JAKARTA - Michelle Ziudith kembali ke layar lebar lewat film Puang Bos yang akan tayang perdana pada 14 November di bioskop. Aktris 29 tahun itu berperan sebagai Pertiwi, pewaris lahan pohon kayu na’nasa paling luas di Bulukumba, Sulawesi Selatan. Dia beradu akting dengan Ibrahim Risyad sebagai Dewa Rucci, pewaris usaha pembuatan kapal pinisi.

Selain dua nama di atas, film yang diproduksi Megti Media Film dan disutradarai Adink Liwutang ini juga dibintangi oleh Arif Brata, Pritt Timothy, Gilberth Pattiruhu, Zoe Levana, Cahyary Nagara, Mongol Stres, Abdul Rodjak, Zulfadhilah, dan Zulfadhini.

Michelle Ziudith mengatakan, para pemeran telah tampil total untuk film Puang Bos. Mereka menjalani syuting langsung di Bulukumba selama 26 hari.

Bukan tanpa alasan ketika para pemeran harus syuting jauh dari Jakarta, di ujung selatan Pulau Sulawesi. Tim keproduksian ingin cerita yang ditampilkan di Puang Bos, dimainkan dengan latar yang nyata.

“Kita syuting di Bulukumba, itu tempat pembuatan kapal pinisi-nya langsung. Memang dari dulu, turun-temurun bikinnya di situ,” kata Michelle Ziudith saat jumpa pers di Epicentrum Kuningan, Jakarta Selatan, Kamis, 7 November.

Bukan hanya tempat pembuatan kapal pinisi, Michelle juga menyebut Bulukumba adalah tempat tumbuhnya pohon kayu na’nasa, yang menjadi bahan baku kapal.

“Jadi, kita benar-benar syuting di Bulukumba-nya banget,” ujar Michelle.

Meggy Tribuana selaku Eksekutif Produser mengamini apa yang dikatakan Michelle.

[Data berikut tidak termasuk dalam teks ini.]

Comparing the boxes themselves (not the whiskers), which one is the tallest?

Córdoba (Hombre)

Dia ingin menghadirkan film yang berbeda, yang memberikan pesan betapa hebatnya kebudayaan Nusantara.

"Kita memilih Puang Bos karena kita ingin menghadirkan cerita yang berbeda dari biasanya, karena di sini ada (cerita mengenai) kapal pinisi, dan di situ ada pesan-pesannya,” ujar Meggy.

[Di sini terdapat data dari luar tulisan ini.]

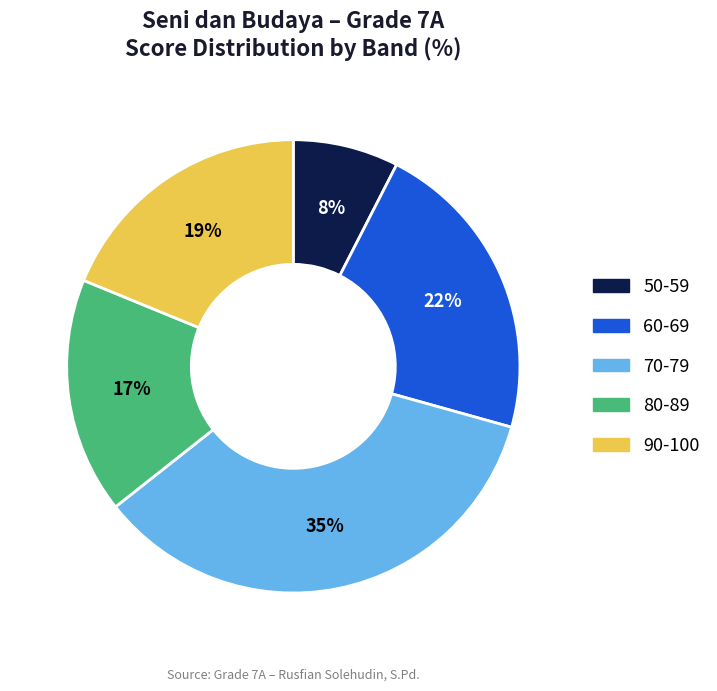

Which slice is the largest?

70-79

Tidak hanya latar yang nyata, Michelle Ziudith, Ibrahim Risyad, dan beberapa pemeran lain juga diharuskan melafalkan dialog dengan bahasa setempat.

“Di film ini, kita menggunakan full bahasa Makassar beserta logatnya, otomatis akan ada subtitle-nya. Jadi berharap banget buat masyarakat dari kota-kota lain bisa menerima kearifan lokal di film ini,” kata Michelle.

“Yang pasti kita sudah berusaha semaksimal mungkin untuk mencoba berbahasa Makassar. Mungkin ada satu dan dua kalimat atau logat yang tidak sesempurna itu, tapi karena ada Arif Brata (yang lahir dan besar di Makassar), jadinya kita lebih lancar lah,” timpal Ibrahim.